John Steinbeck has the distinction of having two books on the staff's favorite list. "East of Eden" is set in the Salinas Valley in California where Steinbeck tells the story of two families, the Trasks and the Hamiltons. At times the book is loving and sincere, and other times cruel and vicious with plenty of plot and subplot twists. "The Grapes of Wrath" follows the Joad family as they are forced from their homestead and travel west to California in search of a new life during the Dust Bowl. Steinbeck evokes tremendous emotions in readers as he describes the pride and stoicism of this family that doesn't have much except for each other. In both of these novels, Steinbeck does a masterful job maintaining believable dialogue and dueling personalities with intricate plots designed to make the reader identify with the characters.

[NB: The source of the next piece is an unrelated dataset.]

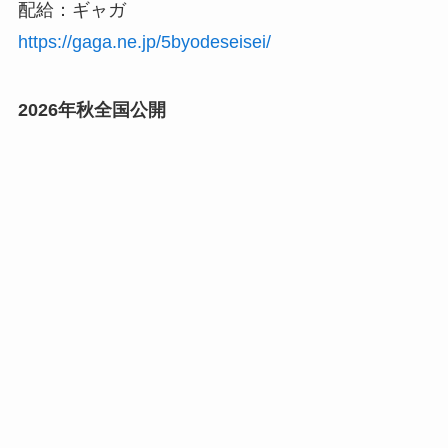
配給：ギャガ
https://gaga.ne.jp/5byodeseisei/
2026年秋全国公開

Kurt Vonnegut's "Slaughterhouse Five" is considered an anti-war book, but it is so full of satire and apathy about the war that readers may be confused. But that's OK because it's exactly the message Vonnegut was sending -- war makes no sense. Told alternately from the points of view of Billy Pilgrim and Kurt Vonnegut, "Slaughterhouse Five" is eccentric, passionate, baffling and humorous at the same time. No wonder it is one of the books most recommended to incoming college freshmen.
"The Hitchhiker's Guide
to the Galaxy"
While our final book may not be considered a classic in some circles, others would vehemently disagree with you. "The Hitchhiker's Guide to the Galaxy" by Douglas Adams is the first book in the five-book series. Earth has just been destroyed to make way for an intergalactic freeway. Thanks to his friend, Ford Prefect, Arthur Dent was pulled off the planet in the nick of time. Now he is lost and making his way through the space-time continuum with nothing but his handy guide to the galaxy to show him how to survive in this new part of the universe. Adams' hilarious and hugely popular novel is a favorite for readers of all ages.
All of these books are available for checkout at the Quincy Public Library if you have a current Quincy or Tri-Quincy Area Public Library District card. Reciprocal borrowing cards from other area libraries will be honored as well. You may also place reserves on library materials and check your patron record online at www.quincylibrary.org.